| DIRECTIONS |
From the entries below, copy out every line without alteration, beginning with the line that contains "order: Charadriiformes" and continuing up to and including the line that contains "family: Erebidae".

[begin DATA ENTRIES]

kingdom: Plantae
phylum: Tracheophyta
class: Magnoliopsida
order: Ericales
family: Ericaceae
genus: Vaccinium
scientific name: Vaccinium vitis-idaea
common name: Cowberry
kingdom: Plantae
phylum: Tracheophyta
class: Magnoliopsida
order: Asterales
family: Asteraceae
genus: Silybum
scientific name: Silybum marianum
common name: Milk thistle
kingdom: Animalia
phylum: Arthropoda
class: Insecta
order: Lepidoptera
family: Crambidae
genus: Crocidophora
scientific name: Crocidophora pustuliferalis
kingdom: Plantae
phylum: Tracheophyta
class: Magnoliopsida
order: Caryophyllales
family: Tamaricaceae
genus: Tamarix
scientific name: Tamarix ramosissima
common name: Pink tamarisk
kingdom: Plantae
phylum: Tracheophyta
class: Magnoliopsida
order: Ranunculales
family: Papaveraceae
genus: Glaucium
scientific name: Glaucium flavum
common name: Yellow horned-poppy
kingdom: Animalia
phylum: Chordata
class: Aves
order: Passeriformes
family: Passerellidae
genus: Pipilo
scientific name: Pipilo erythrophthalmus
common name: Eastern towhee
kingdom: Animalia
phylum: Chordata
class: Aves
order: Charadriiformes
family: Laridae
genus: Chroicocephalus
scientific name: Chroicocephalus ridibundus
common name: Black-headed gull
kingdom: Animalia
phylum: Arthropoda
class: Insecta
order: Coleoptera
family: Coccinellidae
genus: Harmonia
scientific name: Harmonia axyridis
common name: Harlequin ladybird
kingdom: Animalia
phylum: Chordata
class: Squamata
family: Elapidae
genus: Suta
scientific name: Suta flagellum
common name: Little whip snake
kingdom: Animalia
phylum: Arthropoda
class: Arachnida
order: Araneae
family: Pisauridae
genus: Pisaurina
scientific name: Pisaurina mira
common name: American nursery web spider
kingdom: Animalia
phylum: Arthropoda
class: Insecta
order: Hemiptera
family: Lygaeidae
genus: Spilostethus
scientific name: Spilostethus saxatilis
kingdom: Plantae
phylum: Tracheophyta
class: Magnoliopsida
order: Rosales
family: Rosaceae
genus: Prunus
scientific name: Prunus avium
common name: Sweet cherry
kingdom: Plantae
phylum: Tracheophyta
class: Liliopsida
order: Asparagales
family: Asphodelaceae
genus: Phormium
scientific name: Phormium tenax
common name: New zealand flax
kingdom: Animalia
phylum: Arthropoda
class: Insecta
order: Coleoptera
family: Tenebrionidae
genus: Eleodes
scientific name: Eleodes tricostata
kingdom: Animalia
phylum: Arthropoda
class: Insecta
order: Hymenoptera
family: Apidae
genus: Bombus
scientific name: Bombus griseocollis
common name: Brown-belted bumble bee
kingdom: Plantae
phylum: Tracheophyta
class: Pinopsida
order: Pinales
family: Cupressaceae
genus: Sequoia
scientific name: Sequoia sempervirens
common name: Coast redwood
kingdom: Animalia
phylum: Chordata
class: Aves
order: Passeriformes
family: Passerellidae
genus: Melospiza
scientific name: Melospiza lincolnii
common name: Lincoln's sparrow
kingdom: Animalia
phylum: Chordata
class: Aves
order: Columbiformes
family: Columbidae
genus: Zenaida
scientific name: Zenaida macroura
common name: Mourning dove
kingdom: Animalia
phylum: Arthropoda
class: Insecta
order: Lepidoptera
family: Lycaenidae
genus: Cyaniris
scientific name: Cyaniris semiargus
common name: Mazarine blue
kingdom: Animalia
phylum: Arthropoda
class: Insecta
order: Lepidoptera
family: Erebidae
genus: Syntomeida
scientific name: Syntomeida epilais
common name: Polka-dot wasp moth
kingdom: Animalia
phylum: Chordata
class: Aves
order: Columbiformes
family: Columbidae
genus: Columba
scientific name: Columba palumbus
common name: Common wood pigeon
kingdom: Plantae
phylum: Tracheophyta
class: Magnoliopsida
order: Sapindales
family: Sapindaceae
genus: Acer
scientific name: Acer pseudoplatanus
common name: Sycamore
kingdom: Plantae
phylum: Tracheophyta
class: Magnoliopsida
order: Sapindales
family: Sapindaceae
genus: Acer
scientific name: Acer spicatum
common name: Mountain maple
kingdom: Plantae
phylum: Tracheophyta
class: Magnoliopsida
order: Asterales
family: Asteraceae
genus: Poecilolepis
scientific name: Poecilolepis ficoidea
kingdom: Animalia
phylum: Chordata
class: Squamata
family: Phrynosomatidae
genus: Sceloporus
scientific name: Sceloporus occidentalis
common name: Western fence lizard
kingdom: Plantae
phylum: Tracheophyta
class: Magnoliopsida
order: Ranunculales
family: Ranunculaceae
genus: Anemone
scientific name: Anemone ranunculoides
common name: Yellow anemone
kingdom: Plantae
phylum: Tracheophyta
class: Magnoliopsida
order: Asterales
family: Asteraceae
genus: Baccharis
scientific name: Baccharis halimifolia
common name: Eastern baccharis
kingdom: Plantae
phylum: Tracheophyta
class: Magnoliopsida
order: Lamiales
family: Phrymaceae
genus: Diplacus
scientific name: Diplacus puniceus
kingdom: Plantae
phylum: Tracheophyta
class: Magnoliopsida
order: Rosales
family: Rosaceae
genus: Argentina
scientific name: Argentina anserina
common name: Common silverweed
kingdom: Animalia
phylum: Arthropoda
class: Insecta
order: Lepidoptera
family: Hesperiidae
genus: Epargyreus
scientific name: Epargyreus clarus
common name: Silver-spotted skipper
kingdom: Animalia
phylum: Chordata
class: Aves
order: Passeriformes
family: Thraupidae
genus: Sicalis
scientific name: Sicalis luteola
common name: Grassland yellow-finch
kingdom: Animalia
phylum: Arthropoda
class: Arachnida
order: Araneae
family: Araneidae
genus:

[end DATA ENTRIES]

| RESULT OF THE TASK |
order: Charadriiformes
family: Laridae
genus: Chroicocephalus
scientific name: Chroicocephalus ridibundus
common name: Black-headed gull
kingdom: Animalia
phylum: Arthropoda
class: Insecta
order: Coleoptera
family: Coccinellidae
genus: Harmonia
scientific name: Harmonia axyridis
common name: Harlequin ladybird
kingdom: Animalia
phylum: Chordata
class: Squamata
family: Elapidae
genus: Suta
scientific name: Suta flagellum
common name: Little whip snake
kingdom: Animalia
phylum: Arthropoda
class: Arachnida
order: Araneae
family: Pisauridae
genus: Pisaurina
scientific name: Pisaurina mira
common name: American nursery web spider
kingdom: Animalia
phylum: Arthropoda
class: Insecta
order: Hemiptera
family: Lygaeidae
genus: Spilostethus
scientific name: Spilostethus saxatilis
kingdom: Plantae
phylum: Tracheophyta
class: Magnoliopsida
order: Rosales
family: Rosaceae
genus: Prunus
scientific name: Prunus avium
common name: Sweet cherry
kingdom: Plantae
phylum: Tracheophyta
class: Liliopsida
order: Asparagales
family: Asphodelaceae
genus: Phormium
scientific name: Phormium tenax
common name: New zealand flax
kingdom: Animalia
phylum: Arthropoda
class: Insecta
order: Coleoptera
family: Tenebrionidae
genus: Eleodes
scientific name: Eleodes tricostata
kingdom: Animalia
phylum: Arthropoda
class: Insecta
order: Hymenoptera
family: Apidae
genus: Bombus
scientific name: Bombus griseocollis
common name: Brown-belted bumble bee
kingdom: Plantae
phylum: Tracheophyta
class: Pinopsida
order: Pinales
family: Cupressaceae
genus: Sequoia
scientific name: Sequoia sempervirens
common name: Coast redwood
kingdom: Animalia
phylum: Chordata
class: Aves
order: Passeriformes
family: Passerellidae
genus: Melospiza
scientific name: Melospiza lincolnii
common name: Lincoln's sparrow
kingdom: Animalia
phylum: Chordata
class: Aves
order: Columbiformes
family: Columbidae
genus: Zenaida
scientific name: Zenaida macroura
common name: Mourning dove
kingdom: Animalia
phylum: Arthropoda
class: Insecta
order: Lepidoptera
family: Lycaenidae
genus: Cyaniris
scientific name: Cyaniris semiargus
common name: Mazarine blue
kingdom: Animalia
phylum: Arthropoda
class: Insecta
order: Lepidoptera
family: Erebidae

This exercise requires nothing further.